*** DATA Section Begins ***

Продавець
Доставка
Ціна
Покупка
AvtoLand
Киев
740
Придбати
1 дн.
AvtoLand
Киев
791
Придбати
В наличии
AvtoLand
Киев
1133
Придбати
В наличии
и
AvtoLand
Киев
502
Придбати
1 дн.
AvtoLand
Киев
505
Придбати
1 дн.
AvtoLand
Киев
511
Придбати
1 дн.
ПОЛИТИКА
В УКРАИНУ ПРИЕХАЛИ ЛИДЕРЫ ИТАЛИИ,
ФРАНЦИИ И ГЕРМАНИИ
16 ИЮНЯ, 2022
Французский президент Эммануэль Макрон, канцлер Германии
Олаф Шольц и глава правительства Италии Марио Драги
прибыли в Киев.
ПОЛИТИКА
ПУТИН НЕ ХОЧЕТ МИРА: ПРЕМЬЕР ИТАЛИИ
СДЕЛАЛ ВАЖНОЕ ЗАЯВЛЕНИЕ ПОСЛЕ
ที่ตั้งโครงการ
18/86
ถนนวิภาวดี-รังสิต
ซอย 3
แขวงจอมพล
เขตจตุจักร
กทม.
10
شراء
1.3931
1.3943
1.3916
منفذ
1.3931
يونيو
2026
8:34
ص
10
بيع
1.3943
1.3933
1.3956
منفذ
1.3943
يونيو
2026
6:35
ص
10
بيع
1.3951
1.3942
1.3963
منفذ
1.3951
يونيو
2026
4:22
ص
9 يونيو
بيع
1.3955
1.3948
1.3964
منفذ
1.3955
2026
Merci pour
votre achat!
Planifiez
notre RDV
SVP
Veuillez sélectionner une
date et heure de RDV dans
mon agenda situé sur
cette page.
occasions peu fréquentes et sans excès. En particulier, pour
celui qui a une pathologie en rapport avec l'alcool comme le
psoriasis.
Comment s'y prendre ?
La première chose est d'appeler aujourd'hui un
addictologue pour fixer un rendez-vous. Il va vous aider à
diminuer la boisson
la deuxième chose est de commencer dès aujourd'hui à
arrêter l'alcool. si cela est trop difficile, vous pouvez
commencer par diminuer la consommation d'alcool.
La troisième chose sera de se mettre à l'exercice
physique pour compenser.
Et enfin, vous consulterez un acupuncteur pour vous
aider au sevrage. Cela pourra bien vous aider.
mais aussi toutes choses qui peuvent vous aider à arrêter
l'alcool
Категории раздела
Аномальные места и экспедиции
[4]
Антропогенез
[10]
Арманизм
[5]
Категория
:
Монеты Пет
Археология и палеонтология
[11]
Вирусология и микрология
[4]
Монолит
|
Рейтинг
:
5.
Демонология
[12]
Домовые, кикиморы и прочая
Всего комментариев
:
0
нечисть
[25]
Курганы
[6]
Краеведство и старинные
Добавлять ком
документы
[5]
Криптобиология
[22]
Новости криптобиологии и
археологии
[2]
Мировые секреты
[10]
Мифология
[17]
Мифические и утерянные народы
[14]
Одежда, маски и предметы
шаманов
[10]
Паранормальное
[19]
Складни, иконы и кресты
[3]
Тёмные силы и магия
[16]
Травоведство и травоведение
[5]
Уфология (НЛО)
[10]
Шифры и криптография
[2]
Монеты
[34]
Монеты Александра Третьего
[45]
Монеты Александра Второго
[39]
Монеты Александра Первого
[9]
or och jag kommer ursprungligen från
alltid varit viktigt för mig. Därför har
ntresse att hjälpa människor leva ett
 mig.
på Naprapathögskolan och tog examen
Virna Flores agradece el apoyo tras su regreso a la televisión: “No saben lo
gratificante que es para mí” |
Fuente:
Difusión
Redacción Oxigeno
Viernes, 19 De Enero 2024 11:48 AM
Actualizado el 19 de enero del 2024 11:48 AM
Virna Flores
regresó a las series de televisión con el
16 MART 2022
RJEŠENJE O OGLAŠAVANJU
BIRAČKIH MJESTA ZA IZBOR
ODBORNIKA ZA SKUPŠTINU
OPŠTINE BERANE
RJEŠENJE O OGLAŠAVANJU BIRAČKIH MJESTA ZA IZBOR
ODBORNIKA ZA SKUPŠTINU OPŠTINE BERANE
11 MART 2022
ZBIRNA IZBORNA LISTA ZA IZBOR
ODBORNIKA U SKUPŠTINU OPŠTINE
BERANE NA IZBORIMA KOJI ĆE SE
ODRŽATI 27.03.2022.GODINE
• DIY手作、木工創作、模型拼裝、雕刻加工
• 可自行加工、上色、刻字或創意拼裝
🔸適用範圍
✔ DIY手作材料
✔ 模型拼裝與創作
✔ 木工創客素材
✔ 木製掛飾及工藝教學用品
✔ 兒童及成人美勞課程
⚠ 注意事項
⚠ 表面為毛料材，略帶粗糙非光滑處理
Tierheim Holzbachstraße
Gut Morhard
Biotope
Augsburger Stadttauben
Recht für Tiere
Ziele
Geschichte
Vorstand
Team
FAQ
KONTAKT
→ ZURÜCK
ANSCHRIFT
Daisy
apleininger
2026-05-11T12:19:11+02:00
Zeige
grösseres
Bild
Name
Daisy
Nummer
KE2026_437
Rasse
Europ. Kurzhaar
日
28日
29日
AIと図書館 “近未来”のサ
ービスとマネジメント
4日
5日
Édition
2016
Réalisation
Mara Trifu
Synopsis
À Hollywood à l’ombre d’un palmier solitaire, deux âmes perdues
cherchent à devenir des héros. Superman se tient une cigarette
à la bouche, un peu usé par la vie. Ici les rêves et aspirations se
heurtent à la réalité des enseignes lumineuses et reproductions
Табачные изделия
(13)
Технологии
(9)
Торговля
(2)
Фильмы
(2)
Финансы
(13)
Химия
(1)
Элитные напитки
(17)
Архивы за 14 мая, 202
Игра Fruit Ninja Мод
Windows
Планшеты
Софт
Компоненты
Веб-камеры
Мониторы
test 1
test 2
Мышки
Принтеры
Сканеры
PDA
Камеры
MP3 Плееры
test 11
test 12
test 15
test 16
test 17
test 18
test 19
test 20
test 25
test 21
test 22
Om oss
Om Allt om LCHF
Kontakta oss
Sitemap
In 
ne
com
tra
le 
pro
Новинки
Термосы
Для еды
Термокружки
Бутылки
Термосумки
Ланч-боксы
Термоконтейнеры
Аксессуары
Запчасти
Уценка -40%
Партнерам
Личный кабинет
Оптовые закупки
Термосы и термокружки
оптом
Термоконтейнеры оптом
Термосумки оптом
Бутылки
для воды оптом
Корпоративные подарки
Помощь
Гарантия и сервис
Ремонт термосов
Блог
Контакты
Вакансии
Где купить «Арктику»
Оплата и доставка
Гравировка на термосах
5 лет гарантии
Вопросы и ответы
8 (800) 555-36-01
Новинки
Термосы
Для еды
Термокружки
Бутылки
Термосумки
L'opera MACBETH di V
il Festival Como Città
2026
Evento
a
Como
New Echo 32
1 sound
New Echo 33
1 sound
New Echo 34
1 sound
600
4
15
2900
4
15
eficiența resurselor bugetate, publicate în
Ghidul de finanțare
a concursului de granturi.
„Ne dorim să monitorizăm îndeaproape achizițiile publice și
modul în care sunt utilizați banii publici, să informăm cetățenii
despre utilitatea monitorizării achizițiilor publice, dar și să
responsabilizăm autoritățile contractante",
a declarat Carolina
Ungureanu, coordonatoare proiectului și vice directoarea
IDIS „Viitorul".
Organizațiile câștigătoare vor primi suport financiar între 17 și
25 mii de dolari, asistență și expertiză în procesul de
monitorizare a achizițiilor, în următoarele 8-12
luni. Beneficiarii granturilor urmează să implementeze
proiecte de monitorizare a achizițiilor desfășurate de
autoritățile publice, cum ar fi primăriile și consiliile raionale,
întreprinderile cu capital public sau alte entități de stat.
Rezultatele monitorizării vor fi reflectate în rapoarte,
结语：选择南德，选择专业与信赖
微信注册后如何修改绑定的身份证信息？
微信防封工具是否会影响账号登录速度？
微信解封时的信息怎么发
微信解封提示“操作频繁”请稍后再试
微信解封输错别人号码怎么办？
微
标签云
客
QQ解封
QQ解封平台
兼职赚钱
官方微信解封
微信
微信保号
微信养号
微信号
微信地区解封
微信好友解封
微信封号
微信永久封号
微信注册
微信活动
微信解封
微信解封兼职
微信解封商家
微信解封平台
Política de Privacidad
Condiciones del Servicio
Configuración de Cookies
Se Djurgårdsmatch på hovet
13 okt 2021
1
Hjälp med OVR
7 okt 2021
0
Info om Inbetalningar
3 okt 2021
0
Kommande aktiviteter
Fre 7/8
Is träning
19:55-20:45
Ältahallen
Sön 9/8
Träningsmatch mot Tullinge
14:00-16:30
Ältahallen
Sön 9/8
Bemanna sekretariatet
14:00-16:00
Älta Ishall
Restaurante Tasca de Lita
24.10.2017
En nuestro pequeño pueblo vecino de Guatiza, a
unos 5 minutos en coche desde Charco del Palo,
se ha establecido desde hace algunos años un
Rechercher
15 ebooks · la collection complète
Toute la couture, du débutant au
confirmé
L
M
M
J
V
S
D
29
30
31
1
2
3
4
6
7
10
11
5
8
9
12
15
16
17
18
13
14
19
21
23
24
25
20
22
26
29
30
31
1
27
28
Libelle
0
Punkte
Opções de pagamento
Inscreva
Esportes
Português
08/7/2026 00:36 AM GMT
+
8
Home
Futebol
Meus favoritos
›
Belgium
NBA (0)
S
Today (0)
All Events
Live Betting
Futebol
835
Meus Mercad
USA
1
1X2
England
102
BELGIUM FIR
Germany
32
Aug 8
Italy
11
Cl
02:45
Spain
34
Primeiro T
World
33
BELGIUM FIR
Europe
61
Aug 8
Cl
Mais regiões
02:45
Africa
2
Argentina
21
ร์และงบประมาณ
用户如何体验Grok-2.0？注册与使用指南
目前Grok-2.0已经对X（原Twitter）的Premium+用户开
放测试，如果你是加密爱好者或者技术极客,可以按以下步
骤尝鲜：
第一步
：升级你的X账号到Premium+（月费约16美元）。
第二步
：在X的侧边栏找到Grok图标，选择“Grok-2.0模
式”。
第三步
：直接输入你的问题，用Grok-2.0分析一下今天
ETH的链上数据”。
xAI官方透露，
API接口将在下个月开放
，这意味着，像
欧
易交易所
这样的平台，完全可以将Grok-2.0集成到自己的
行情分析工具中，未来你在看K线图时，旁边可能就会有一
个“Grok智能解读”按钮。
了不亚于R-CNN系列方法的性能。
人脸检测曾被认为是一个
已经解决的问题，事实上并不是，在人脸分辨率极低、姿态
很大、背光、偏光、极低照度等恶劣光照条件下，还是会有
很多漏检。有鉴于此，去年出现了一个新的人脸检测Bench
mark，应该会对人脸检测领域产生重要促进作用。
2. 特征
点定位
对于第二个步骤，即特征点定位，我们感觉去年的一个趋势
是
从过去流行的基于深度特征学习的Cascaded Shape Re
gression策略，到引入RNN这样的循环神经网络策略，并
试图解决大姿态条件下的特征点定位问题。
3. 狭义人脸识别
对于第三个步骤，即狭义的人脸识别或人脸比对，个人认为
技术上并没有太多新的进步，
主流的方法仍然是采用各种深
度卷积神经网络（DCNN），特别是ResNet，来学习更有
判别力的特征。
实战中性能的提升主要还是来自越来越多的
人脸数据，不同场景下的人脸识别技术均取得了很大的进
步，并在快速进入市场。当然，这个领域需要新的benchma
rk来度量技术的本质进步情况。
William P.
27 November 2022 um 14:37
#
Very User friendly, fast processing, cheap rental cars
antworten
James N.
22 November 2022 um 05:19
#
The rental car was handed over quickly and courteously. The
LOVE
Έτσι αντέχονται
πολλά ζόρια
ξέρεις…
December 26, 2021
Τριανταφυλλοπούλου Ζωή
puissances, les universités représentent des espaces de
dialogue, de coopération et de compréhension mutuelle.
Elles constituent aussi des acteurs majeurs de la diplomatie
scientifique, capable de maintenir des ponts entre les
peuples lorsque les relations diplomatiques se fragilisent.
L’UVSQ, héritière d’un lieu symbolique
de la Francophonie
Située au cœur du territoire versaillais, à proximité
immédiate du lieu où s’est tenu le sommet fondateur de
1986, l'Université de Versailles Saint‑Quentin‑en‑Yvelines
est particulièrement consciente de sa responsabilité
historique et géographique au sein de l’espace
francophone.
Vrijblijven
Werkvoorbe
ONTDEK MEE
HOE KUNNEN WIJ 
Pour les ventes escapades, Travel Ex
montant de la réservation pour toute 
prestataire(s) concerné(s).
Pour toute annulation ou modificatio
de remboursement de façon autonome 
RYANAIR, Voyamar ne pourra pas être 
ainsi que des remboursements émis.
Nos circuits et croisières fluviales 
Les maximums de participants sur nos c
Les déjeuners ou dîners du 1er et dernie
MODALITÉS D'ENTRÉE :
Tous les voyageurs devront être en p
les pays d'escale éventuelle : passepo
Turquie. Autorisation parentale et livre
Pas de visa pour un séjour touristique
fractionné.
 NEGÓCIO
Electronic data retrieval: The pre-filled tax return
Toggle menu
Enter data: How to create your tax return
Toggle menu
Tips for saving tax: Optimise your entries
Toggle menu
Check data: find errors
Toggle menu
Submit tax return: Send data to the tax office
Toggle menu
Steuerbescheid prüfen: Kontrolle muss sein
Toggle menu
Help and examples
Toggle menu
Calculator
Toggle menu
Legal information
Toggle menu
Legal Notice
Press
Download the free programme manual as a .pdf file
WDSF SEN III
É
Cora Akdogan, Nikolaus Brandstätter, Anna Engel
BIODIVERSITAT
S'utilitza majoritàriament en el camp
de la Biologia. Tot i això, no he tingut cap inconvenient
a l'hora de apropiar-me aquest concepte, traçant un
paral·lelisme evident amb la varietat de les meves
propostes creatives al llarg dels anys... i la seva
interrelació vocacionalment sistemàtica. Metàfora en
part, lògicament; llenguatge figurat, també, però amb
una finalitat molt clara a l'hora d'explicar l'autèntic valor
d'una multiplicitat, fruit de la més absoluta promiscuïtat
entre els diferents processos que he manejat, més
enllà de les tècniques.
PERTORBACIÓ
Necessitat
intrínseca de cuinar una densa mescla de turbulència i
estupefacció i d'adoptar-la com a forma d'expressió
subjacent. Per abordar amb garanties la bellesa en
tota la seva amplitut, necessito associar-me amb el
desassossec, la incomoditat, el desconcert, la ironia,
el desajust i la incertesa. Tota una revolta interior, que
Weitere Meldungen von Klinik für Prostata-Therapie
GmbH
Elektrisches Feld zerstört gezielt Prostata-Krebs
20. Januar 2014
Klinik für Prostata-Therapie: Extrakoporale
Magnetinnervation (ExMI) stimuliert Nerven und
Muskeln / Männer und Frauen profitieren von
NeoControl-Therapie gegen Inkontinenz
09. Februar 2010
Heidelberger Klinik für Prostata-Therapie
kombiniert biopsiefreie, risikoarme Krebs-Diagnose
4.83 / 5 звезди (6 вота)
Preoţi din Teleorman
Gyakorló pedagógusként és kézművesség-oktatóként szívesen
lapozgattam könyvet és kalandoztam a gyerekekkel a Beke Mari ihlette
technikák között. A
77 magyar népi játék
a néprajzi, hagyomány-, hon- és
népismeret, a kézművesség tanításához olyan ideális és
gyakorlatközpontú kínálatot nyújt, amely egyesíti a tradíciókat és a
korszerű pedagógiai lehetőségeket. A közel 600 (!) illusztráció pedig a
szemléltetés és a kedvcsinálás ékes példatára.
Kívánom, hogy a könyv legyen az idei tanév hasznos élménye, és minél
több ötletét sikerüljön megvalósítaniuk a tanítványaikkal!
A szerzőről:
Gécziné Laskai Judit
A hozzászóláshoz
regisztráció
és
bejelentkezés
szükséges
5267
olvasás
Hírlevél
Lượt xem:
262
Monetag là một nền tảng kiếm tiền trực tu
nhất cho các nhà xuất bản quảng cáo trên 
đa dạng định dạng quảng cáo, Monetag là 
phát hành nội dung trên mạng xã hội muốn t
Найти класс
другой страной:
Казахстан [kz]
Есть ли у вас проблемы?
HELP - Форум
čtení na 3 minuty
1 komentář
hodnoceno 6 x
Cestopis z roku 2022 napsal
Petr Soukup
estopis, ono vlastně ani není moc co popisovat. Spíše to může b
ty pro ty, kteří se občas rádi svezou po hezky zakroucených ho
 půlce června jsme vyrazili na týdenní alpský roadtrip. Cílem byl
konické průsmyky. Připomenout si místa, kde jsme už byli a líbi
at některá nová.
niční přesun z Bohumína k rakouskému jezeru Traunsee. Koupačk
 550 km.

*** DATA Section Ends ***

* WHAT IS REQUIRED
Word for word, set down the lines from the beginning of the records through the line that holds "physique pour compenser.". Leave out the rest.

* RESPONSE TO THE EXERCISE
Продавець
Доставка
Ціна
Покупка
AvtoLand
Киев
740
Придбати
1 дн.
AvtoLand
Киев
791
Придбати
В наличии
AvtoLand
Киев
1133
Придбати
В наличии
и
AvtoLand
Киев
502
Придбати
1 дн.
AvtoLand
Киев
505
Придбати
1 дн.
AvtoLand
Киев
511
Придбати
1 дн.
ПОЛИТИКА
В УКРАИНУ ПРИЕХАЛИ ЛИДЕРЫ ИТАЛИИ,
ФРАНЦИИ И ГЕРМАНИИ
16 ИЮНЯ, 2022
Французский президент Эммануэль Макрон, канцлер Германии
Олаф Шольц и глава правительства Италии Марио Драги
прибыли в Киев.
ПОЛИТИКА
ПУТИН НЕ ХОЧЕТ МИРА: ПРЕМЬЕР ИТАЛИИ
СДЕЛАЛ ВАЖНОЕ ЗАЯВЛЕНИЕ ПОСЛЕ
ที่ตั้งโครงการ
18/86
ถนนวิภาวดี-รังสิต
ซอย 3
แขวงจอมพล
เขตจตุจักร
กทม.
10
شراء
1.3931
1.3943
1.3916
منفذ
1.3931
يونيو
2026
8:34
ص
10
بيع
1.3943
1.3933
1.3956
منفذ
1.3943
يونيو
2026
6:35
ص
10
بيع
1.3951
1.3942
1.3963
منفذ
1.3951
يونيو
2026
4:22
ص
9 يونيو
بيع
1.3955
1.3948
1.3964
منفذ
1.3955
2026
Merci pour
votre achat!
Planifiez
notre RDV
SVP
Veuillez sélectionner une
date et heure de RDV dans
mon agenda situé sur
cette page.
occasions peu fréquentes et sans excès. En particulier, pour
celui qui a une pathologie en rapport avec l'alcool comme le
psoriasis.
Comment s'y prendre ?
La première chose est d'appeler aujourd'hui un
addictologue pour fixer un rendez-vous. Il va vous aider à
diminuer la boisson
la deuxième chose est de commencer dès aujourd'hui à
arrêter l'alcool. si cela est trop difficile, vous pouvez
commencer par diminuer la consommation d'alcool.
La troisième chose sera de se mettre à l'exercice
physique pour compenser.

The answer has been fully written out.